◆ **ARBEITSAUFTRAG 1**
Geben Sie einen Abschnitt aus dem Text über das „Elogium Musicum“ erneut wieder und ersetzen Sie darin „Falken“ durch „Adler“. Beginnen Sie bei den Worten „Der deutsche Komponist“ und hören Sie nach „scheint nicht weit.“ auf.
◆ **ARBEITSAUFTRAG 2**
Zählen Sie alle Bezeichnungen auf, mit denen Henze im Text über das „Elogium Musicum“ seinen verstorbenen Geliebten beschreibt.

◆ **EXTRAHIERTER TEXT**

„Elogium Musicum” ist eine Entdeckung

Der deutsche Komponist Hans Werner Henze ist mit seinem neuen Stück im Leipziger Gewandhaus

Elogium Musicum nannte Hans Werner Henze den chorsinfonischen Nachruf auf seinen kürzlich verstorbenen Geliebten, welcher ihm als „byzantinisches Fürstenkind, Kleinbauer und Seefahrer von beispielloser Begabung für die Kunst des Lebens“ treu begleitete. Wie innig die Verbundenheit beider Liebenden gewesen sein muss und wie schwer es dem Komponisten fallen wird, das restliche Leben zu meistern, lässt sich für den Außenstehenden nur erahnen. „Es gab einmal zwei Falken, wunderbare Vögel schnellster Kraft. Die Erinnerung daran, die fesselt mich.“ Der Zuhörer fühlt sich ab dem ersten Moment in eine schauerlich schöne Klangwelt versetzt, welche die persönlichsten Empfindungen eines Einzelnen und zugleich universale musikalische Gesetze in sich vereint. Hölderlins Hyperion scheint nicht weit.

◆ **BEREITGESTELLTE ANGABEN**
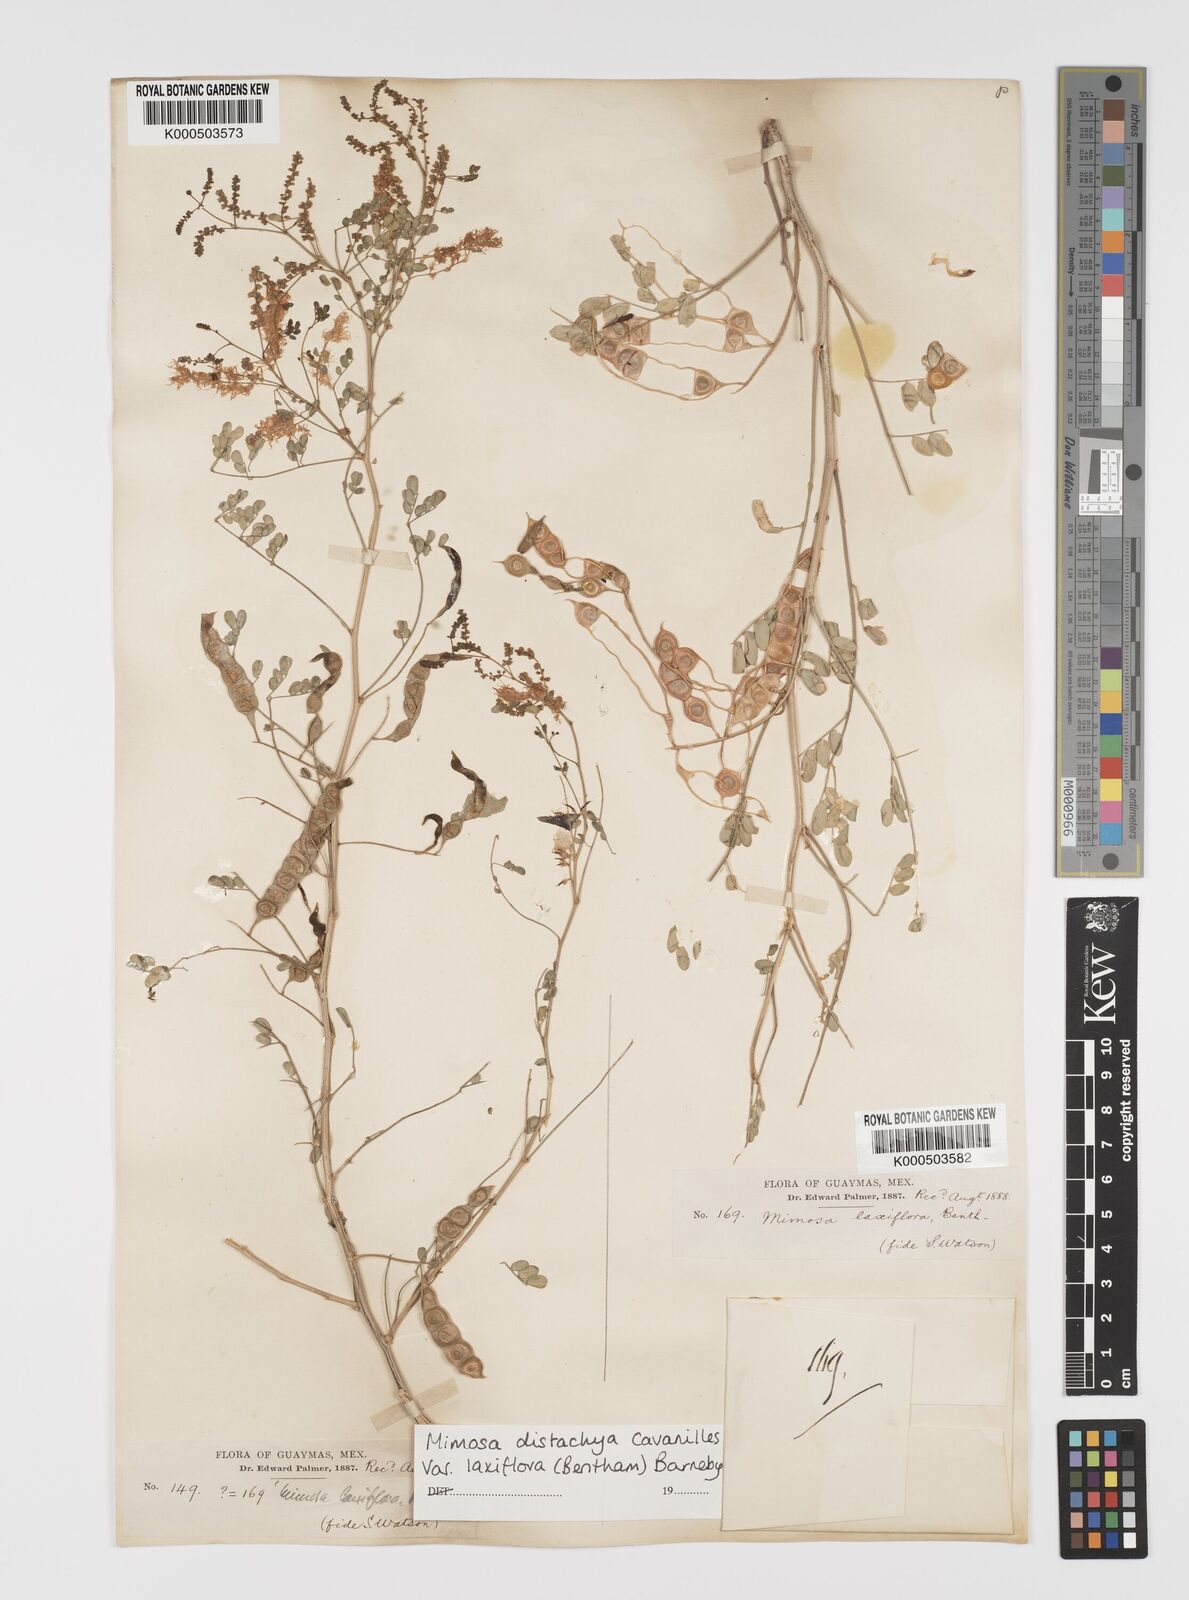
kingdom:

◆ **ANTWORT 1**
Der deutsche Komponist Hans Werner Henze ist mit seinem neuen Stück im Leipziger Gewandhaus

Elogium Musicum nannte Hans Werner Henze den chorsinfonischen Nachruf auf seinen kürzlich verstorbenen Geliebten, welcher ihm als „byzantinisches Fürstenkind, Kleinbauer und Seefahrer von beispielloser Begabung für die Kunst des Lebens“ treu begleitete. Wie innig die Verbundenheit beider Liebenden gewesen sein muss und wie schwer es dem Komponisten fallen wird, das restliche Leben zu meistern, lässt sich für den Außenstehenden nur erahnen. „Es gab einmal zwei Adler, wunderbare Vögel schnellster Kraft. Die Erinnerung daran, die fesselt mich.“ Der Zuhörer fühlt sich ab dem ersten Moment in eine schauerlich schöne Klangwelt versetzt, welche die persönlichsten Empfindungen eines Einzelnen und zugleich universale musikalische Gesetze in sich vereint. Hölderlins Hyperion scheint nicht weit.

◆ **ANTWORT 2**
- byzantinisches Fürstenkind
- Kleinbauer
- Seefahrer